27
Jul

McPherson College students learn life lessons on Haiti trip – Kansas City Star

Written by haiti - Google News. Posted in News and Press

By MARÁ ROSE WILLIAMS

The Kansas City Star

Some McPherson College students went to Haiti this summer with a grand idea that they believed would be life-changing for poor residents there.

Instead, they came home changed.

The five students thought they would go to Haiti and present people on Tortuga Island with their entrepreneurial idea for a local marketplace that might eventually go global via the Internet.

The reality was that the islanders had no Internet. And they were more focused on drinking water.

Starting a business wasn’t even on their radar.

It’s a lesson being learned a lot more these days with so many more young Americans journeying abroad for humanitarian reasons.

More than a million Americans a year travel abroad as volunteers to lend a hand in poor communities, according to a study on international volunteerism by Washington University School of Social Work.

They go with schools, mission groups and nonprofit organizations. Many go with their save-the-world dreams during alternative spring breaks.

“Within the realm of the college alternative spring break trip, it happens pretty frequently, that students go with the mentality of saving and fixing,” said Emily Pearce, a senior at University of Virginia and president of Alternative Spring Break there.

“It is easy to fall into: ‘I’m an American. I’m able to provide something that you don’t have,’ ” said Pearce, who herself has done a lot of travel, to impoverished parts of East Africa in particular.

But she said her spring break group encourages students to do service learning training before heading off with a notion to teach, fix or save.

“The hope of the traveler ideally should be much more of a learning mentality, an exchange of ideas. What matters is not what you do for a week,” she said. “What does matter is that you come home having changed your daily perspective about life.”
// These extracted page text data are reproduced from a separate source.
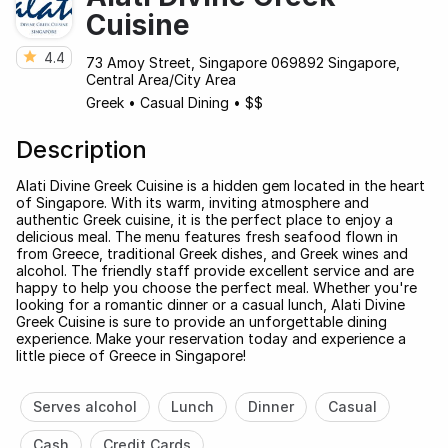
Cuisine
4.4
73 Amoy Street, Singapore 069892 Singapore,
Central Area/City Area
Greek
•
Casual Dining
•
$$
Description
Alati Divine Greek Cuisine is a hidden gem located in the heart
of Singapore. With its warm, inviting atmosphere and
authentic Greek cuisine, it is the perfect place to enjoy a
delicious meal. The menu features fresh seafood flown in
from Greece, traditional Greek dishes, and Greek wines and
alcohol. The friendly staff provide excellent service and are
happy to help you choose the perfect meal. Whether you're
looking for a romantic dinner or a casual lunch, Alati Divine
Greek Cuisine is sure to provide an unforgettable dining
experience. Make your reservation today and experience a
little piece of Greece in Singapore!
Serves alcohol
Lunch
Dinner
Casual
Cash
Credit Cards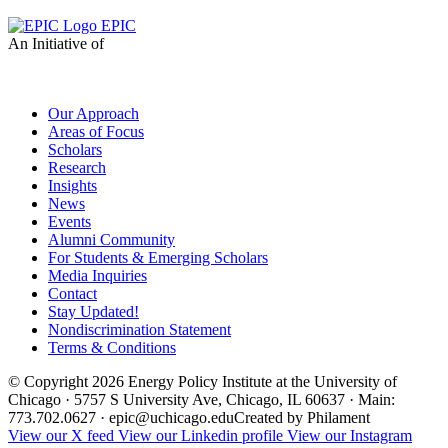
EPIC
An Initiative of
Our Approach
Areas of Focus
Scholars
Research
Insights
News
Events
Alumni Community
For Students & Emerging Scholars
Media Inquiries
Contact
Stay Updated!
Nondiscrimination Statement
Terms & Conditions
© Copyright 2026 Energy Policy Institute at the University of
Chicago · 5757 S University Ave, Chicago, IL 60637 · Main:
773.702.0627 · epic@uchicago.edu
Created by Philament
View our X feed
View our Linkedin profile
View our Instagram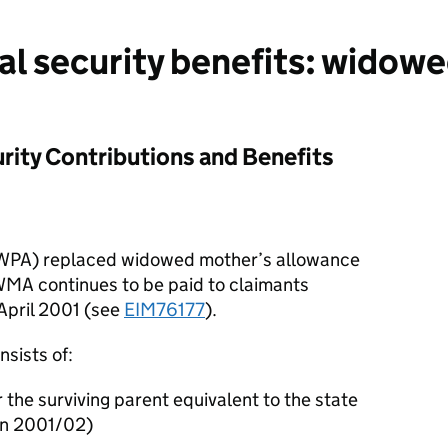
al security benefits: widowe
rity Contributions and Benefits
WPA) replaced widowed mother’s allowance
WMA continues to be paid to claimants
 April 2001 (see
EIM76177
).
nsists of:
 the surviving parent equivalent to the state
in 2001/02)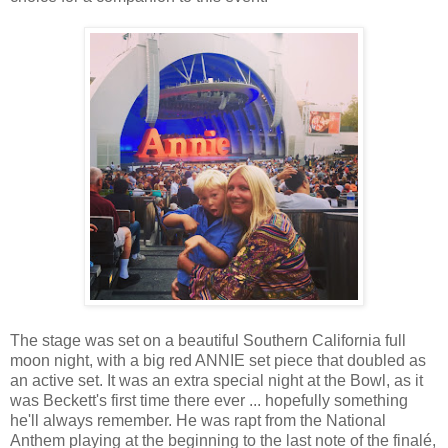
The stage was set on a beautiful Southern California full
moon night, with a big red ANNIE set piece that doubled as
an active set. It was an extra special night at the Bowl, as it
was Beckett's first time there ever ... hopefully something
he'll always remember. He was rapt from the National
Anthem playing at the beginning to the last note of the finalé,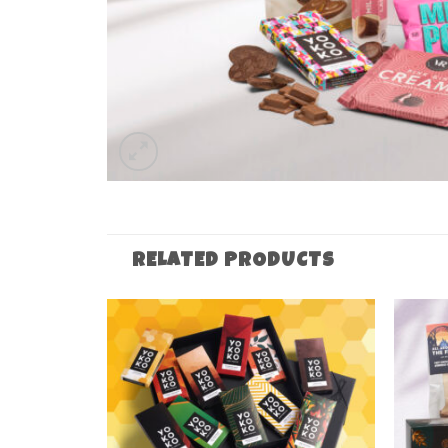
RELATED PRODUCTS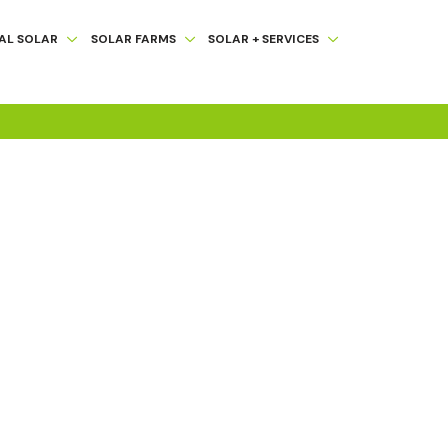
AL SOLAR
SOLAR FARMS
SOLAR + SERVICES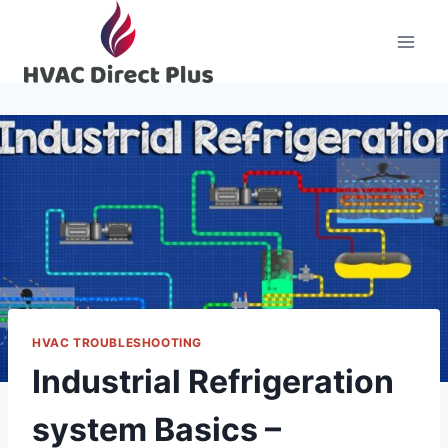
Skip
to
content
HVAC TROUBLESHOOTING
Industrial Refrigeration
system Basics –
The McPherson students’ idea sounded good, lucrative and filled with good intention.

They called it “Beyond Isles” — a community market that would start with an actual market for agricultural and clothing products, expand to a virtual global market through Internet portals, and later add an educational component for the islanders to continue skill development.

The plan was hatched in November 2010 as part of a contest by the college to get students to create a sustainable business plan they could implement in Haiti if given the chance.

With Haiti just 11 months past a devastating earthquake that had attracted volunteers and aid from all over the world, the idea of lending a hand there intrigued McPherson students.

Some 30 students signed up for the venture competition. Four ended up on a team with Tori Carder from Eudora, Kan.

Carder’s team turned in the winning plan and on May 30 left to spend six days in Haiti.

Kent Eaton, McPherson College provost, said what he hoped would come out of the trip was that his school would develop a “partnership with and help the people of Tortuga.” The student’s venture concept was less of a priority.

On the ground in Haiti, Carder said, “things changed. The global market idea was not going to work because there was no Internet.”

What the villagers needed was a bigger pond to collect more rain water. And they had already started building it.

“They wanted us to help with that,” Carder said. So instead of setting up a global Internet market, the McPherson students jumped into the mud and joined the bucket brigade that the villagers had created to dig their pond.

“A big part of entrepreneurial education is that sometimes things don’t go as planned,” said Adam Pracht, McPherson spokesman.

“It is what you do with that that really counts,” he said. “Really the only failure is a failure to learn. And definitely from that standpoint, the Haiti trip was by no means a failure. It transformed their lives.”

“Really it just makes you appreciate what you have so much more than when you left,” said Carder, 20. “It makes your realize how fortunate you are to have running water. It opens your eyes and the eyes of those around you.”